(Challenge) Extract, without alteration, every line of the records from the line containing "genus: Phalaris" up to and including the last line of the records.

[Begin]

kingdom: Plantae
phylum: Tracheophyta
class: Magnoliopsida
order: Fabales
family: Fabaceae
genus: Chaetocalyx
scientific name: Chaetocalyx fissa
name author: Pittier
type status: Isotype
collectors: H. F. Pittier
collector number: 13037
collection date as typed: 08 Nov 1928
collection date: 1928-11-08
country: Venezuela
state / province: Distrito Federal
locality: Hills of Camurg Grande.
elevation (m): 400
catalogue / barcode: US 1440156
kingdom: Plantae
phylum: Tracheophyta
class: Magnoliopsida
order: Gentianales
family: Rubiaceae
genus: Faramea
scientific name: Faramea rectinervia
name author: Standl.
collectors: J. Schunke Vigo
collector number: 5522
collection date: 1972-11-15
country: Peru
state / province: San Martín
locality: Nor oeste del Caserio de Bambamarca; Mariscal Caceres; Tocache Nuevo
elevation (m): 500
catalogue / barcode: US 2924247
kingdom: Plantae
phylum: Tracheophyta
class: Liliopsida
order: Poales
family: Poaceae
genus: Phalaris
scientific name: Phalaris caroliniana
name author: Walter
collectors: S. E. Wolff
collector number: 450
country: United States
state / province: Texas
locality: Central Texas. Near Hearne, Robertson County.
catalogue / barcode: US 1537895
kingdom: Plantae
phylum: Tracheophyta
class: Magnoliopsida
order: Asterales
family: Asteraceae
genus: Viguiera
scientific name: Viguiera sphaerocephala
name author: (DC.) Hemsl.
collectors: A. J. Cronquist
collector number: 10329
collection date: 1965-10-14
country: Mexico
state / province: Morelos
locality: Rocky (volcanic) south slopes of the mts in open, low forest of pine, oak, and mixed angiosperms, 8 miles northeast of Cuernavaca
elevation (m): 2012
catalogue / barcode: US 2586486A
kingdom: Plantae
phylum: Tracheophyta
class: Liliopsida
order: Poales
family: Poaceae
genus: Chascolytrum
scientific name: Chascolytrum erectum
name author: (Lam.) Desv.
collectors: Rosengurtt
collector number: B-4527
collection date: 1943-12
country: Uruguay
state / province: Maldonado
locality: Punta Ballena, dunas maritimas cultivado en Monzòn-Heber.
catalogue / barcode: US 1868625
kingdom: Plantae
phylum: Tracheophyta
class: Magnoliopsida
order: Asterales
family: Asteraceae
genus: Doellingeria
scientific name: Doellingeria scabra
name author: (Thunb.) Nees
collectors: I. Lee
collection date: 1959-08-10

[End]

(Written response)
genus: Phalaris
scientific name: Phalaris caroliniana
name author: Walter
collectors: S. E. Wolff
collector number: 450
country: United States
state / province: Texas
locality: Central Texas. Near Hearne, Robertson County.
catalogue / barcode: US 1537895
kingdom: Plantae
phylum: Tracheophyta
class: Magnoliopsida
order: Asterales
family: Asteraceae
genus: Viguiera
scientific name: Viguiera sphaerocephala
name author: (DC.) Hemsl.
collectors: A. J. Cronquist
collector number: 10329
collection date: 1965-10-14
country: Mexico
state / province: Morelos
locality: Rocky (volcanic) south slopes of the mts in open, low forest of pine, oak, and mixed angiosperms, 8 miles northeast of Cuernavaca
elevation (m): 2012
catalogue / barcode: US 2586486A
kingdom: Plantae
phylum: Tracheophyta
class: Liliopsida
order: Poales
family: Poaceae
genus: Chascolytrum
scientific name: Chascolytrum erectum
name author: (Lam.) Desv.
collectors: Rosengurtt
collector number: B-4527
collection date: 1943-12
country: Uruguay
state / province: Maldonado
locality: Punta Ballena, dunas maritimas cultivado en Monzòn-Heber.
catalogue / barcode: US 1868625
kingdom: Plantae
phylum: Tracheophyta
class: Magnoliopsida
order: Asterales
family: Asteraceae
genus: Doellingeria
scientific name: Doellingeria scabra
name author: (Thunb.) Nees
collectors: I. Lee
collection date: 1959-08-10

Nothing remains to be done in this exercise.